# Correct paint with acrylic?



## keithbyrd (Jun 14, 2017)

I am looking at painting pictures on tubes and casting them making tube in blanks.  Before I waste a lot of time and supplies is there a paint that works best or won't work at all for this?  I have cast with alumilite but not any of the other resins but no objection to branching out.


----------



## chartle (Jun 14, 2017)

I would first do some tests, but I think something like Testors model paint would work. Maybe oils. No water based acrylics.


----------



## keithbyrd (Jun 14, 2017)

I agree Cliff - Does the water based acrylics react negatively to alumilite?


----------



## chartle (Jun 14, 2017)

Alumilite hates water. It's a polyurethane based resin like original gorilla glue.


----------



## KenV (Jun 14, 2017)

Keith

Have you looked at the work of Bob in SF with paint and casting?


----------



## bmachin (Jun 14, 2017)

Cliff,

I could be wrong, but I'm pretty certain that water in acrylic paint is just a vehicle.  Once the paint is completely dry there's not going to be a problem.  Waterborne is probably a more accurate term than water based, since the water takes no part in forming the paint film.  Sort of like mineral spirits or lacquer thinner.

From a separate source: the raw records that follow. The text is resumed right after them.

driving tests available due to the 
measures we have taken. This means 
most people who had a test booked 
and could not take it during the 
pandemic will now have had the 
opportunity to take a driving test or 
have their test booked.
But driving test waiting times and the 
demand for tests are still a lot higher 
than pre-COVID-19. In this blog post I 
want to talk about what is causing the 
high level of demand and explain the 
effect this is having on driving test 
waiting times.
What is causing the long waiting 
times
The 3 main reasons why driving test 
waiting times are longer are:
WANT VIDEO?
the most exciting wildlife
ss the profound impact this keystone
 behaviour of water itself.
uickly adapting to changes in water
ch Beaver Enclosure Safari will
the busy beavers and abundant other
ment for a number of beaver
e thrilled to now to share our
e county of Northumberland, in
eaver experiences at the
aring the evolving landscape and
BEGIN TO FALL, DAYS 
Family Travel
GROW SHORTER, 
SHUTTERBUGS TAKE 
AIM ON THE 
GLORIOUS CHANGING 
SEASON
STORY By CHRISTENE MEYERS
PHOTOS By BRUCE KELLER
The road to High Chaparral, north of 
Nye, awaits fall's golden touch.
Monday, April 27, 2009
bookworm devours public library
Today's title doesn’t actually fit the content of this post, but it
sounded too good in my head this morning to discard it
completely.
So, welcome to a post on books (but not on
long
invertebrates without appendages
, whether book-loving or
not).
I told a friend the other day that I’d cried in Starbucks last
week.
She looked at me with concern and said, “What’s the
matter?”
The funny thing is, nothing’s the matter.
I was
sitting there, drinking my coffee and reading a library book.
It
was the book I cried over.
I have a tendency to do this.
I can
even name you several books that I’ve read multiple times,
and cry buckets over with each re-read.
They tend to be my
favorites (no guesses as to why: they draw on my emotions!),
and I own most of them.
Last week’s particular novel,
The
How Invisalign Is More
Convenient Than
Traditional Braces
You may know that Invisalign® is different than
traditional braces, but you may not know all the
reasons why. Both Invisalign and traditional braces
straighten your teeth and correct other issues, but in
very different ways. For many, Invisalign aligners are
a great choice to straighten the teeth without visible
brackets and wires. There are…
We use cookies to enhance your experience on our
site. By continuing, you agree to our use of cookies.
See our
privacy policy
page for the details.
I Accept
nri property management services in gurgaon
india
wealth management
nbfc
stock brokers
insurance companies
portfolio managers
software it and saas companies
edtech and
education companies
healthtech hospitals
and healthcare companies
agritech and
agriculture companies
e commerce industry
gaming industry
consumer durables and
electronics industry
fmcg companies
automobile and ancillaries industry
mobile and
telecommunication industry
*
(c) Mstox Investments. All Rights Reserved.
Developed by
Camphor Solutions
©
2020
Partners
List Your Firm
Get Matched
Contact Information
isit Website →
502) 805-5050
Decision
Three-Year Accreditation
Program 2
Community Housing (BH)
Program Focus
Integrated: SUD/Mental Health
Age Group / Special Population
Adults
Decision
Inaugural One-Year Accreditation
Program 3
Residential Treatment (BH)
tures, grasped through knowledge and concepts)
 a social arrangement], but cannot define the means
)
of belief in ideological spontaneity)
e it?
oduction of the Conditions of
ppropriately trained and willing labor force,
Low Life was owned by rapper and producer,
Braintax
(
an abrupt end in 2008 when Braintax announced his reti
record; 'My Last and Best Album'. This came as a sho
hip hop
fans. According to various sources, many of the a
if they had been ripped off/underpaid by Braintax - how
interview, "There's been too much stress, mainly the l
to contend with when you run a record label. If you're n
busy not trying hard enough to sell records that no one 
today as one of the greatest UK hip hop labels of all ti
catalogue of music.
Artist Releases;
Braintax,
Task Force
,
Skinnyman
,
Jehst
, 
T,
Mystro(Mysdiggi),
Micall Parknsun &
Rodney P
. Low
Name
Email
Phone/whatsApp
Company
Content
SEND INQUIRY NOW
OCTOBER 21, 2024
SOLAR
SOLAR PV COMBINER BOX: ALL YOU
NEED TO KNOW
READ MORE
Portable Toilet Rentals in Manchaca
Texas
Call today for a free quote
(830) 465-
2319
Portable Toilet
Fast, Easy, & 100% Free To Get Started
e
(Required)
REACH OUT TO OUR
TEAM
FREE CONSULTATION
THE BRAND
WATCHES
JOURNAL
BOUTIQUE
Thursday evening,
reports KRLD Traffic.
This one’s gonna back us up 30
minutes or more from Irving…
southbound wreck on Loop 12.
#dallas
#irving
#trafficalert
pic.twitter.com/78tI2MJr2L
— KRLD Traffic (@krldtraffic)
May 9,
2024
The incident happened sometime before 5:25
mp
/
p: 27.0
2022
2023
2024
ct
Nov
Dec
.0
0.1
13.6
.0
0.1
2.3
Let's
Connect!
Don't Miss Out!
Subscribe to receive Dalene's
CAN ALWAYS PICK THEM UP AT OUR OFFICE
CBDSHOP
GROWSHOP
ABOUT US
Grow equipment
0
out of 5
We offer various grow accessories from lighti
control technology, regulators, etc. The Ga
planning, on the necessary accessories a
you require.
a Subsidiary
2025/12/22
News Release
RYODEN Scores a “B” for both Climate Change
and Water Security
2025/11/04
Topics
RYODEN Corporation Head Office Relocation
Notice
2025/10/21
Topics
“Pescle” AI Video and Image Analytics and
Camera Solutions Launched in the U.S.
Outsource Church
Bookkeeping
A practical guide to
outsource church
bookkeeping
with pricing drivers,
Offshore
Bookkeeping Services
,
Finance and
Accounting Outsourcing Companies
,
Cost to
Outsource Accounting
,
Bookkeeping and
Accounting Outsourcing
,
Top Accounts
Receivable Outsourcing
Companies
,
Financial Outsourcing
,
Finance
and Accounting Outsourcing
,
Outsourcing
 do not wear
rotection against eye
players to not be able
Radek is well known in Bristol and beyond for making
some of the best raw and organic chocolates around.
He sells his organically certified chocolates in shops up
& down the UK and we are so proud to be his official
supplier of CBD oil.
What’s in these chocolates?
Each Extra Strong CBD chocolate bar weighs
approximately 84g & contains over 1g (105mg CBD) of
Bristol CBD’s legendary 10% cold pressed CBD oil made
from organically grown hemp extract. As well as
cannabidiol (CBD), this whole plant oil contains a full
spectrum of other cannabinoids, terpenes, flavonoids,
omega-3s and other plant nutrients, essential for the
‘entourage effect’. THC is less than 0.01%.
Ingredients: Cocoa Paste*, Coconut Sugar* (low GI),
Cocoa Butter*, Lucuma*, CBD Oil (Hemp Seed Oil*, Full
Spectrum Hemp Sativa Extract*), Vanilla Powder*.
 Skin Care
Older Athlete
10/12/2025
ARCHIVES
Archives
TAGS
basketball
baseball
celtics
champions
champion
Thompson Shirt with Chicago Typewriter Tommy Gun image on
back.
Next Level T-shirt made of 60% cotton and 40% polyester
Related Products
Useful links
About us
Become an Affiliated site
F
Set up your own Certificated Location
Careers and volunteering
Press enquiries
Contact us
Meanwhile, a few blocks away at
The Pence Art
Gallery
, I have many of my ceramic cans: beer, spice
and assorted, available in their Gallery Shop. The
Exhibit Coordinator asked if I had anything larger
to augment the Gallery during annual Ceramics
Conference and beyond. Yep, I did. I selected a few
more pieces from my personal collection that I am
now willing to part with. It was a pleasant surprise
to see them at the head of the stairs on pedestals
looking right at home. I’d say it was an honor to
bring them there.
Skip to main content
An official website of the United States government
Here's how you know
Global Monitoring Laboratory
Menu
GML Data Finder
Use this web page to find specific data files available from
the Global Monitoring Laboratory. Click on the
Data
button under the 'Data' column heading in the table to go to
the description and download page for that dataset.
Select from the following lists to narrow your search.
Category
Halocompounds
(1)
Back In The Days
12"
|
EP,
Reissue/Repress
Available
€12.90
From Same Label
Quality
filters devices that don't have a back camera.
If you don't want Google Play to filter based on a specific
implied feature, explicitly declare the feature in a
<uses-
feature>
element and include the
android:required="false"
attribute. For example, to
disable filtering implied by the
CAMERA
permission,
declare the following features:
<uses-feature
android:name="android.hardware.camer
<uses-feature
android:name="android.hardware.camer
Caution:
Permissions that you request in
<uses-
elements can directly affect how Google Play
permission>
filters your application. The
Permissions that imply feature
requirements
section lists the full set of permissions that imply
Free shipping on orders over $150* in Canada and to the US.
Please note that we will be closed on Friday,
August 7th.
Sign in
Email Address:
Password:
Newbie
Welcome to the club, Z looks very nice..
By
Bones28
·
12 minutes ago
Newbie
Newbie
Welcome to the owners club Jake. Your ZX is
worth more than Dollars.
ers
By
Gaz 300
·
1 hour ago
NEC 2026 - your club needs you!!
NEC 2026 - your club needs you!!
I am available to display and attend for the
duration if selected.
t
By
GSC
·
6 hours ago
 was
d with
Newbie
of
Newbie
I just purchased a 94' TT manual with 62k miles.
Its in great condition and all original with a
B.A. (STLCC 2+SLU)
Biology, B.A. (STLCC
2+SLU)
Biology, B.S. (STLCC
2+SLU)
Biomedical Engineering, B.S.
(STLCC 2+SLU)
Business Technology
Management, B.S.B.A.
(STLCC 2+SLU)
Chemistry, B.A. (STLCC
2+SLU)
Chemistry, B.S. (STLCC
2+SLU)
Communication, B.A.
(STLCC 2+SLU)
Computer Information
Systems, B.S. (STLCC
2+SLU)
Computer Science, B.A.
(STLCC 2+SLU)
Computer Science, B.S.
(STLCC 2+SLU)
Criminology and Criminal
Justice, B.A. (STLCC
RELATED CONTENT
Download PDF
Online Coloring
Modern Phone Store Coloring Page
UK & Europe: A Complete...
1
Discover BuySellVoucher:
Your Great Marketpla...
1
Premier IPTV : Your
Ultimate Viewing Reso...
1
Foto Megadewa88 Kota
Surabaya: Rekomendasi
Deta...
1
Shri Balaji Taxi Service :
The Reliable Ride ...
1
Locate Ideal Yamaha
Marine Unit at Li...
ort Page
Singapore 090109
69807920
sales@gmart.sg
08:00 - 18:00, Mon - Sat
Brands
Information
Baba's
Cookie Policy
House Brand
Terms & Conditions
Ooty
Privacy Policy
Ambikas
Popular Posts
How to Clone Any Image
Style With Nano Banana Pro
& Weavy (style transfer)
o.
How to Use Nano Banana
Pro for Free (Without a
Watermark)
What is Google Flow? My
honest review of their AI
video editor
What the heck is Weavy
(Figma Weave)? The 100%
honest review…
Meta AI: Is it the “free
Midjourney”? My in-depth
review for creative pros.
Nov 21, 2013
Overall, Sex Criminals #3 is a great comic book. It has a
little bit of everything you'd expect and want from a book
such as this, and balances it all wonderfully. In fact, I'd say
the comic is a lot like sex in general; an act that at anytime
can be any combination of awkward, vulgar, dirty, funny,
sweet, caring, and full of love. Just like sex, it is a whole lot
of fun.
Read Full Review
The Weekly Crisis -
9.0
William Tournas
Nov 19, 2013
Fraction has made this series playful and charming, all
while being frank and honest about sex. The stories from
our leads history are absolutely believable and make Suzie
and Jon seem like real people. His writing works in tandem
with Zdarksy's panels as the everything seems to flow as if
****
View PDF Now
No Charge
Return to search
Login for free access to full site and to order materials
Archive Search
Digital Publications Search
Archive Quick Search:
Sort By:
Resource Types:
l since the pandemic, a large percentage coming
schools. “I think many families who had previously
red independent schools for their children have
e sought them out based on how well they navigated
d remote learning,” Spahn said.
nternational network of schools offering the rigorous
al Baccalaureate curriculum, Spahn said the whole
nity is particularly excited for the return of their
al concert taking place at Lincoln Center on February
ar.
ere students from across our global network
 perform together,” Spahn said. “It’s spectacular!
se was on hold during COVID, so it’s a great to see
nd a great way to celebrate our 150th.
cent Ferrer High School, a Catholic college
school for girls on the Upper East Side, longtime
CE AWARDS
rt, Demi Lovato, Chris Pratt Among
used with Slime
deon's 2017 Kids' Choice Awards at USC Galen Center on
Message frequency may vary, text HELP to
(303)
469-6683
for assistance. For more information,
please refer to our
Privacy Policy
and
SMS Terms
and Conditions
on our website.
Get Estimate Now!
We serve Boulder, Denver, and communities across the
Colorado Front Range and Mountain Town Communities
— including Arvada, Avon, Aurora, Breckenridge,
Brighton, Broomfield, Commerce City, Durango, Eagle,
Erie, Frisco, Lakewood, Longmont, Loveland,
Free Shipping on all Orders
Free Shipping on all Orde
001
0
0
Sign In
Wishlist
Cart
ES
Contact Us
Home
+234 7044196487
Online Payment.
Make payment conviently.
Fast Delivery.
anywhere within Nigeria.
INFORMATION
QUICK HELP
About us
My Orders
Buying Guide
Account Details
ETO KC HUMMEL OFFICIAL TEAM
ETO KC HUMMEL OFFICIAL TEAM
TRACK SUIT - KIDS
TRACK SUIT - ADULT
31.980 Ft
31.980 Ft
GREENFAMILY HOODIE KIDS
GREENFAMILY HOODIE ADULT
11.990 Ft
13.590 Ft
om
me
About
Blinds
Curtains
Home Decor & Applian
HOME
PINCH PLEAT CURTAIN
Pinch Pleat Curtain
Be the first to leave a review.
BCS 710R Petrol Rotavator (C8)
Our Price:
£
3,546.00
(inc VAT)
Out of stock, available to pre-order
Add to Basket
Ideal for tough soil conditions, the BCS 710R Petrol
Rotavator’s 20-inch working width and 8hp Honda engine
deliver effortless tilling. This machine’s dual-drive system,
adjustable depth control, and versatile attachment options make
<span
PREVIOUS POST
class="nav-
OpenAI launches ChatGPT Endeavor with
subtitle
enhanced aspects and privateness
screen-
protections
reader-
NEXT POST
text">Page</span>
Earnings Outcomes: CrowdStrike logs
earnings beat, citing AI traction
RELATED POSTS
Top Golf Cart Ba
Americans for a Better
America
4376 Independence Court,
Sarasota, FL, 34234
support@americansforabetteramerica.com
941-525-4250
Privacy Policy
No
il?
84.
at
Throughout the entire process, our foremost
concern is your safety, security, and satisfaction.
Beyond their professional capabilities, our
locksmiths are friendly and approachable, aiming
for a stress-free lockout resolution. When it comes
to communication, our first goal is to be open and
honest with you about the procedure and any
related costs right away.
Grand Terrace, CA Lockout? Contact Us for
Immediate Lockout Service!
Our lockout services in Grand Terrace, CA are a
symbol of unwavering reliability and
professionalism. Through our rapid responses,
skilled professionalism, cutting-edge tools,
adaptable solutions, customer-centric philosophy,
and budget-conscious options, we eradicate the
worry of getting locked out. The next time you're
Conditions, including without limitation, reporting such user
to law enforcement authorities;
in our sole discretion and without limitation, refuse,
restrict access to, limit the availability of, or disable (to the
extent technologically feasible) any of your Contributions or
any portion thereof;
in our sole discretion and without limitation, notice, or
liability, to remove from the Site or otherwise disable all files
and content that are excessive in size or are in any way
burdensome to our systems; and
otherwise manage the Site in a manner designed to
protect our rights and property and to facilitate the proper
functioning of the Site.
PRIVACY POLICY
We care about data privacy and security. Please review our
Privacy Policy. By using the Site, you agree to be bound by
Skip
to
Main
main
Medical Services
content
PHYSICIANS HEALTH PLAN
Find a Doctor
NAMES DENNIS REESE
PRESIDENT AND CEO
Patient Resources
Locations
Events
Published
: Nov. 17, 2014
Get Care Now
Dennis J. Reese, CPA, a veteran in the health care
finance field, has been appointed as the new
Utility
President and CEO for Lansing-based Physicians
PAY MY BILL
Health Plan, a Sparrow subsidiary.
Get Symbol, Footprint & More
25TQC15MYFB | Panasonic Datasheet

It would certainly be worth running a test though.

FWIW,

Bill


----------



## chartle (Jun 14, 2017)

bmachin said:


> Once the paint is completely dry



Is the issue. Also not sure how it would handle the heat, but I'm not sure how hot Alumiite gets.


----------



## bmachin (Jun 14, 2017)

Keith,

Alumilite does not get all that hot in reasonable quantities; i.e. pen blank sizes. 

I don't think you can go wrong with either oils or acrylics, but some quick and dirty experiments with whatever you have on hand would be cheap enough.  Just put some paint swatches of different types on some sort of substrate, let it dry, build a dam around them, cover with alumilite and see what happens.  Use whatever you have on hand and you aren't out anything.

Bill


----------



## keithbyrd (Jun 15, 2017)

yes - I have but will go back through it!  Good suggestion!
Thanks!


----------



## keithbyrd (Jun 15, 2017)

bmachin said:


> Keith,
> 
> Alumilite does not get all that hot in reasonable quantities; i.e. pen blank sizes.
> 
> ...



Thanks Bill - I will set. u some tests and post back what works!!


----------



## chartle (Jun 15, 2017)

keithbyrd said:


> yes - I have but will go back through it!  Good suggestion!
> Thanks!



I think for this application I think cleaning the tube is probably more important than just for gluing. I would put the tube on the lathe and maybe get some 500 grit paper on it to clean it and scratch it up a bit.

I've done this when I wanted the brass to show.


----------